◆ Dataset:
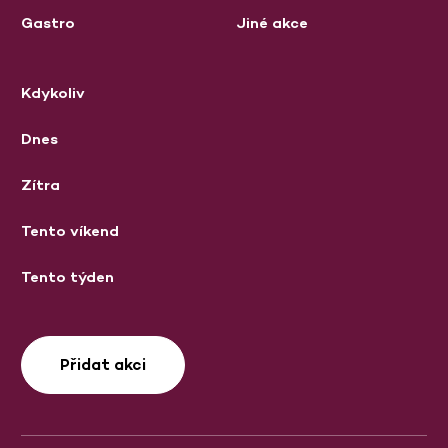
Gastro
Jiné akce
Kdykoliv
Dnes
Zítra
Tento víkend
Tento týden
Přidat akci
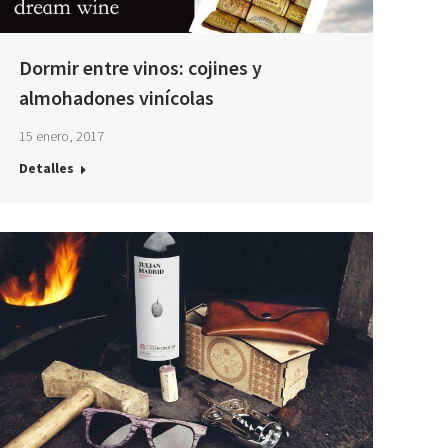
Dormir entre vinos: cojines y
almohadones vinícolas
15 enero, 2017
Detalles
==
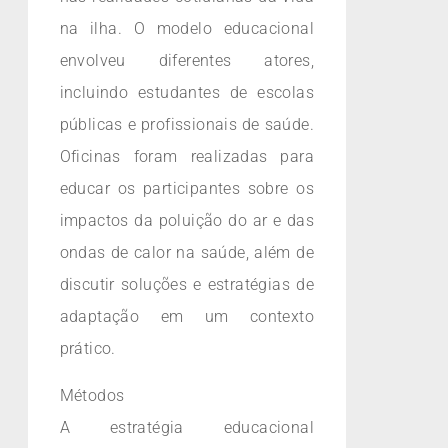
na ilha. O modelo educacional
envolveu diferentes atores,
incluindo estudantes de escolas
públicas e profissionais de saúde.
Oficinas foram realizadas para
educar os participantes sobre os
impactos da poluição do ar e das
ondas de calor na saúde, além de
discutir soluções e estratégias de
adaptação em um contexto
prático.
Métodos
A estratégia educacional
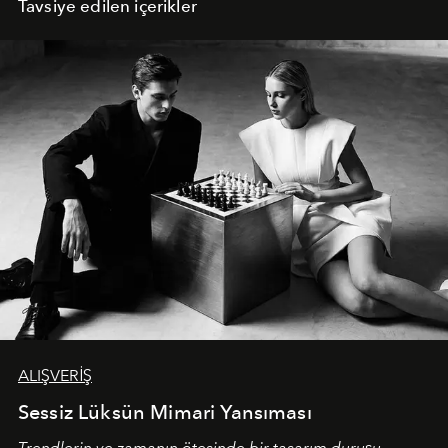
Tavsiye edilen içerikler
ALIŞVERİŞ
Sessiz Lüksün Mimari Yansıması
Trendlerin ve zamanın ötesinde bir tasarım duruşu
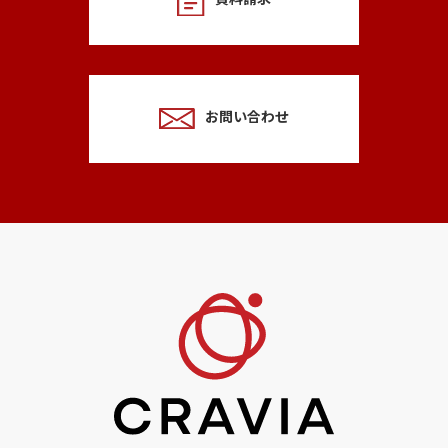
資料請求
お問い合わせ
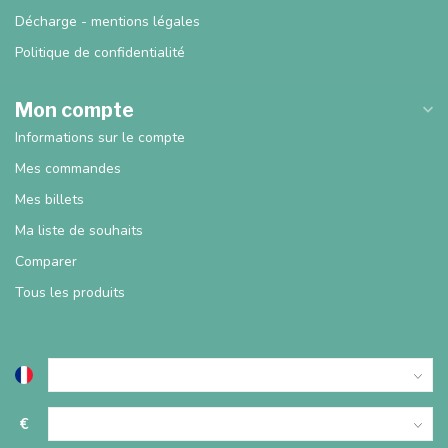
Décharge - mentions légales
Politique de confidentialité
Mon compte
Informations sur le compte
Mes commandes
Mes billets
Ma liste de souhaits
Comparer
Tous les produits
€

◆ Your assignment:
Count the lines in the items above that contain the word "saúde". Reply with the number alone.

◆ Completed task:
2